Dubai is one of the most open economies in the world with a strategic location between Asia, Africa, and Europe. Even at a time when the pandemic gripped the world in 2020, Dubai witnessed USD 3.26 billion FDI during the first half of 2020 and ranked fourth globally with several new business setups in Dubai.
To fuel entrepreneurship and grow the country’s SME sector, a special position of Minister of State for Entrepreneurship and SMEs was created during the July 2020 cabinet reshuffle. The Dubai government also initiated several support services to enhance the non-oil private sector’s contribution to economic growth and in line with the Dubai Vision 2021.
The Dubai government is leading from the front to mitigate the adverse effects of the covid pandemic and regulatory authorities are relentlessly striving to develop and ease regulatory and legal frameworks for Dubai company incorporation besides the identification of alternative funding routes and providing additional government support.
“We find a paradigm shift in the thought process of investors. The freedom to do business and safety are the key drivers of growth in the SME sector. The paperless e-governance added to the transparency and precision in administrative matters. Over the past decade, the UAE has evolved as the most sought-after destination for investors to set up their establishment so that they can cater to clients in MENA, and South Asia,” highlighted Syam Panayickal Prabhu, Founder and Managing Director, Aurion.
Dubai’s 50 free zones reverberate at the core of its startup ecosystem comprising some of the world’s leading free zones including Dubai Silicon Oasis (DSOA) or IFZA, Dubai International Financial Centre (DIFC), Jebel Ali Free Zone (JAFZA), and Dubai Multi Commodities Centre (DMCC) and offer numerous advantages to new businesses including 100% foreign ownership, zero corporate tax, nil import-export duties, 100 percent repatriation of revenues and profits, minimum documentation requirements and easier startup, easy recruitment and visa processes.
Saud Salim Al Mazrouei, Director, Hamriyah Free Zone Authority added, “Free zones are a driving force in the growth of the economy in the UAE. They help stimulate economic development, create jobs, boost and diversify exports, and expedite the industrialization process of an economy at lower costs for the government. Incidents like the Covid-19 pandemic with a sudden drop in oil price can serve as a catalyst for long-term sustainable economic reform.
There are also 6 business accelerators and 5 incubators in Dubai to support startups and SMEs including DIFC’s FinTech Hive and Dtec at DSOA providing support through startup incubation and venture capital funding. The Dubai Future Accelerators program facilitates partnerships between public and private sector organizations and startups in Dubai.
Dubai has long been eyeing a leading world position in innovation and technology, and financial technology acronymed as FinTech playing the most pivotal role in accelerating the business growth of Dubai startups during the covid pandemic. DIFC FinTech Hive is offering accelerator programs for FinTech startups with a total of USD 100 million funding support that has already benefited four companies.
Most important for the growth of the SMEs and startups is the availability of funds and Dubai is continuing its efforts to look for additional and alternative funding for addressing economic diversification strategy.

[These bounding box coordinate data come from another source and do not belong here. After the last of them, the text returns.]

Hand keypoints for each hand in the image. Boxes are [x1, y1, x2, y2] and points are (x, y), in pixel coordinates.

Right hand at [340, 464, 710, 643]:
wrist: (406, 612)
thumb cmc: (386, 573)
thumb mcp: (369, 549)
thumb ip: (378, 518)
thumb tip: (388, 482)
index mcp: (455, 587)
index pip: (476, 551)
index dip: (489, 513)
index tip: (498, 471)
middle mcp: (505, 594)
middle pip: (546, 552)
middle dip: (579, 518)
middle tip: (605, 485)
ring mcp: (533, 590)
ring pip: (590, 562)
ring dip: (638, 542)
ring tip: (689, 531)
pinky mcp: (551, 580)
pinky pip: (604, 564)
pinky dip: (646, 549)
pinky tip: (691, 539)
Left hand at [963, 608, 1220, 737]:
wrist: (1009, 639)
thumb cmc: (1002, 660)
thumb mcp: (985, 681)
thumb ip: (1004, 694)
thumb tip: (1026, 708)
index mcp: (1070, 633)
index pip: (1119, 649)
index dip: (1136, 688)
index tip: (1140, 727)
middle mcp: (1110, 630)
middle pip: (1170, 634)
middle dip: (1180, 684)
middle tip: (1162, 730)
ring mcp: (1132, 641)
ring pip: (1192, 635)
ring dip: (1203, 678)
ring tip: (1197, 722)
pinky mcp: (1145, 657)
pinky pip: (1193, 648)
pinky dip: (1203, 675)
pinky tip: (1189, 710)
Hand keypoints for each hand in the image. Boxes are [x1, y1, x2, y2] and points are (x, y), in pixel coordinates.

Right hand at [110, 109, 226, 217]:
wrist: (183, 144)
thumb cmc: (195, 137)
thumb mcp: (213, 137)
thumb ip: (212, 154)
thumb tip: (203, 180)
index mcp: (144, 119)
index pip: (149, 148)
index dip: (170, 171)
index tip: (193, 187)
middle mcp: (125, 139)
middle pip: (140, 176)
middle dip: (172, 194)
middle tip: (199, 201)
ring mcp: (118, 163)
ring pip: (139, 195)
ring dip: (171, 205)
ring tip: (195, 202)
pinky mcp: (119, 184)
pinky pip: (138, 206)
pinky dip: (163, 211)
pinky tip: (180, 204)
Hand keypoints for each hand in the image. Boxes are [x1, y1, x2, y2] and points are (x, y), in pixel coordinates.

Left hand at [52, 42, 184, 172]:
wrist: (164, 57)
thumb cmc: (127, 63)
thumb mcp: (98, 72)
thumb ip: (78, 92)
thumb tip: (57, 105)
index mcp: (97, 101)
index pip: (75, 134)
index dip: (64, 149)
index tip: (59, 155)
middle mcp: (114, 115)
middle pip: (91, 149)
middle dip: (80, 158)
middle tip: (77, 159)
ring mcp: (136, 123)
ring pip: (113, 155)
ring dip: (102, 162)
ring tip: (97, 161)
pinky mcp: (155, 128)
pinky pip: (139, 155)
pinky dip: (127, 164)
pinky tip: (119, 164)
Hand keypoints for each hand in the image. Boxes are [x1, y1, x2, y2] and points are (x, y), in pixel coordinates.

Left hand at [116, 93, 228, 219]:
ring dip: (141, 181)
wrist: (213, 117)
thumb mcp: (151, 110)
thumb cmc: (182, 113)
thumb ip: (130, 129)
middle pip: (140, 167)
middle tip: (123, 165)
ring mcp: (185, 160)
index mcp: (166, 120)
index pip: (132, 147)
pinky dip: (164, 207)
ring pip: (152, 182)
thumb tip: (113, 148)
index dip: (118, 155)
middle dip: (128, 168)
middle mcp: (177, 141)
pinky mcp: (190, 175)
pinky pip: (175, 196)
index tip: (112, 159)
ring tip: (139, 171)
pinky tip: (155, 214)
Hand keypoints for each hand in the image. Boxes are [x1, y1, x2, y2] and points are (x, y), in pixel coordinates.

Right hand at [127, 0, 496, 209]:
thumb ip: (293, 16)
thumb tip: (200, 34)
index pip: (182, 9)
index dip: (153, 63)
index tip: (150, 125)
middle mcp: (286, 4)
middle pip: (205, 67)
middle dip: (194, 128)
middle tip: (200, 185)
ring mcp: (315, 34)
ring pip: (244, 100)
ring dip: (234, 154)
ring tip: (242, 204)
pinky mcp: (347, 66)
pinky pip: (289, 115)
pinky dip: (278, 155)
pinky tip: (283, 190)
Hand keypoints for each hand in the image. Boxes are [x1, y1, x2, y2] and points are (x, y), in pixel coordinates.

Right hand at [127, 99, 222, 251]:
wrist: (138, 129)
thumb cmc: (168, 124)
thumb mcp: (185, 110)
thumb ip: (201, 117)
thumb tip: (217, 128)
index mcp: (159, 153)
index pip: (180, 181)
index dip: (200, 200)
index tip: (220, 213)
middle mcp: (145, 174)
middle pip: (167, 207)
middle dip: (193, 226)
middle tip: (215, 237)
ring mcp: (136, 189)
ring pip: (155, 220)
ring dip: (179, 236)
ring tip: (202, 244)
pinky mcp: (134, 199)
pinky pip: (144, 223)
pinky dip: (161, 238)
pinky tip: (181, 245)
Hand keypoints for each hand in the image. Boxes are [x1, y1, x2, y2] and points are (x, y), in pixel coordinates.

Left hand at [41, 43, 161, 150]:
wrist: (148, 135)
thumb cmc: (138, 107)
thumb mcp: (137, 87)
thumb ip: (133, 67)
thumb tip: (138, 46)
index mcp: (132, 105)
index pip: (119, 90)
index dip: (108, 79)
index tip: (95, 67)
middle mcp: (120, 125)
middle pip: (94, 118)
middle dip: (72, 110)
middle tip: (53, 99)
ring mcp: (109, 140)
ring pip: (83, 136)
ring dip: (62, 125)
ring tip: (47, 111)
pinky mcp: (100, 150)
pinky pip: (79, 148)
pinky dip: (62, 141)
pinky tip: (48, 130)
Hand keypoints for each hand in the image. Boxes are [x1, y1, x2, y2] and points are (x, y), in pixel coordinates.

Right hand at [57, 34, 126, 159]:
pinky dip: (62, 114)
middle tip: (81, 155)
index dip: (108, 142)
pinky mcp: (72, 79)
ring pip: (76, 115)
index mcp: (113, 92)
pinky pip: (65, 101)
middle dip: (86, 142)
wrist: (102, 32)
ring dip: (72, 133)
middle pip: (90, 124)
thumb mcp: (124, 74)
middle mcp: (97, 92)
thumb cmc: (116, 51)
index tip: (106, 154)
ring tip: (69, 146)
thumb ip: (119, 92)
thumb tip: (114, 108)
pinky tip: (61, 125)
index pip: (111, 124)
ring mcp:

Venture capital and crowdfunding are being encouraged by the Dubai government for sustaining startups and SMEs even with lower assets and proven and credible track records. As per a survey conducted by Dubai SMEs, almost 9 percent of SMEs received additional funding through the venture capital route.
Dubai also offers abundant diverse and talented human capital and secured top global ranking in terms of employee training and workforce motivation.
Though the IMF and World Bank have lowered the economic recovery forecast for all major economies, Dubai expects a fast V-shaped recovery in 2021 facilitated by Dubai Expo 2020 which promises to add USD 33.4 billion to the UAE economy by 2031.
As the consequences of the Covid-19 pandemic becoming severe, the Dubai government has started firing its arsenals on all cylinders to boost the economic diversification program and focusing on some strategic sectors including commercial trade, tourism, renewable energy, manufacturing, media, financial services, aviation and healthcare, and all SMEs and startups in general.
The increased economic contribution of private sectors to the national GDP is at the top of Dubai’s agenda as per the UAE’s Vision 2021 which was 70% some two years ago and is now expected to reach 80 percent by 2021.
In Dubai, almost 99 percent of companies from the private sector belong to the SME and Startup category and are projected to contribute nearly 46 percent of Dubai’s GDP.
“As always, the UAE is doing a fantastic job at attracting international interest on all levels of business and lifestyle, and therefore, it remains a top-ranked international destination to do business and to live”, commented Karl Hougaard, Founder and Managing Partner, Trade License Zone in a recent interview.